Role Overview:
We are seeking a skilled and proactive Databricks Production Support Analyst to join the DIA (Data, Insights & Automation) track supporting enterprise-wide data platforms. This role involves ensuring the reliability, performance, and availability of Databricks environments as part of a broader data ecosystem.
Key Responsibilities:
Provide L2/L3 production support for Databricks notebooks, clusters, jobs, and pipelines.
Monitor job executions and system performance, ensuring SLAs are met and issues are resolved promptly.
Manage incidents, service requests, and perform root cause analysis for recurring issues.
Support data pipelines developed using Spark, Python, and integrated tools.
Collaborate with data engineering teams to optimize performance and ensure data quality.
Assist with minor enhancements, version upgrades, migration support, and regression testing.
Implement SOP-based bots and AI/ML tools for proactive issue detection and resolution.

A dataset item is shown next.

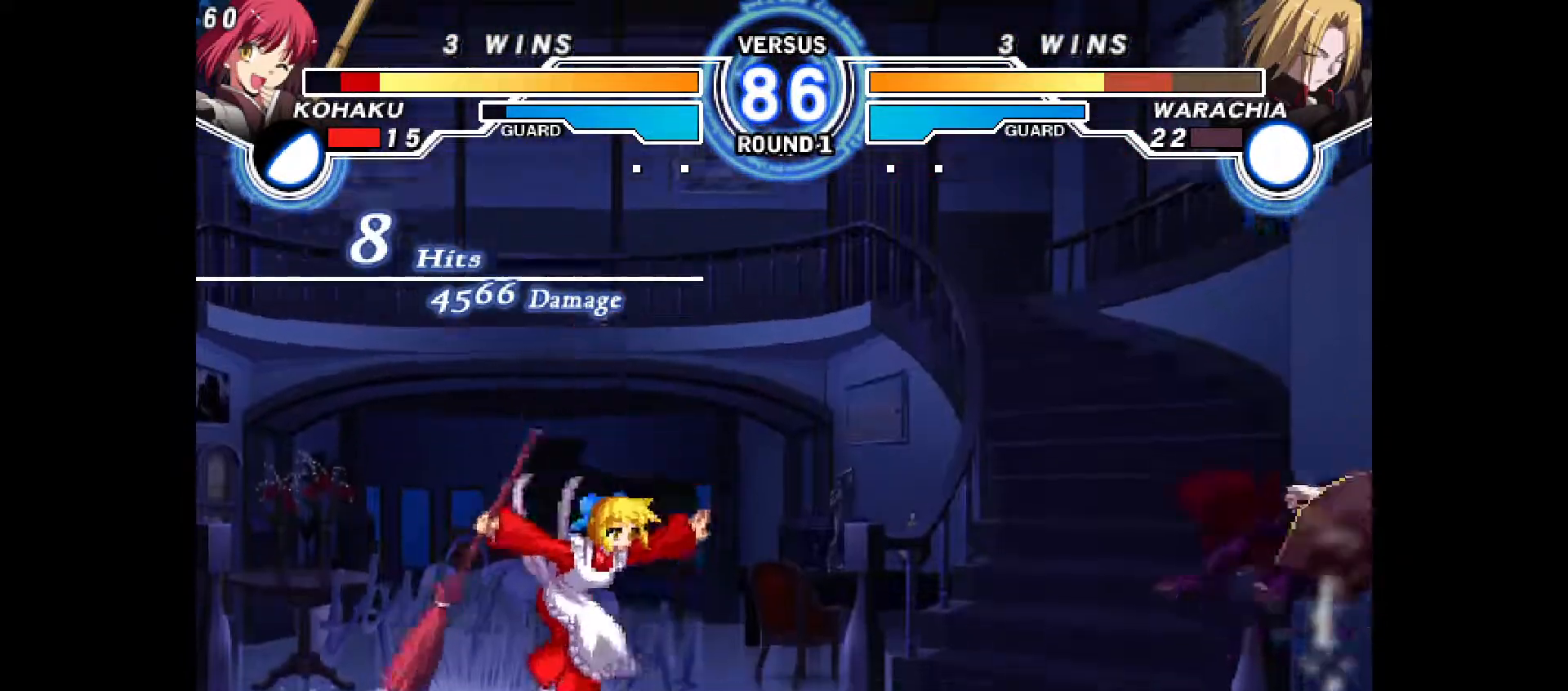
{"buttons": ["DPAD_RIGHT"], "events": [[300, "DPAD_RIGHT", "down"], [350, "DPAD_RIGHT", "up"], [450, "DPAD_RIGHT", "down"]]}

Maintain documentation, contribute to the knowledge base, and support onboarding of new team members.
Key Skills & Technologies:
Hands-on experience with Databricks, Spark, and Python in a production support environment.
Strong understanding of data lake architectures and cloud-based data platforms.
Experience in monitoring and managing cluster performance and pipeline health.
Familiarity with Cloudera Hadoop, Tableau, Postgres, and Cloudera Data Science Workbench is a plus.
Exposure to incident management tools like ServiceNow.
Ability to analyze and resolve data quality, access, and performance issues.
Willingness to work in rotational shifts and ensure 24x7 availability as required.
Nice to Have:
Experience with AI/ML-driven incident management and automation tools.
Understanding of low-code platforms like Mendix or Appian and integration with Databricks.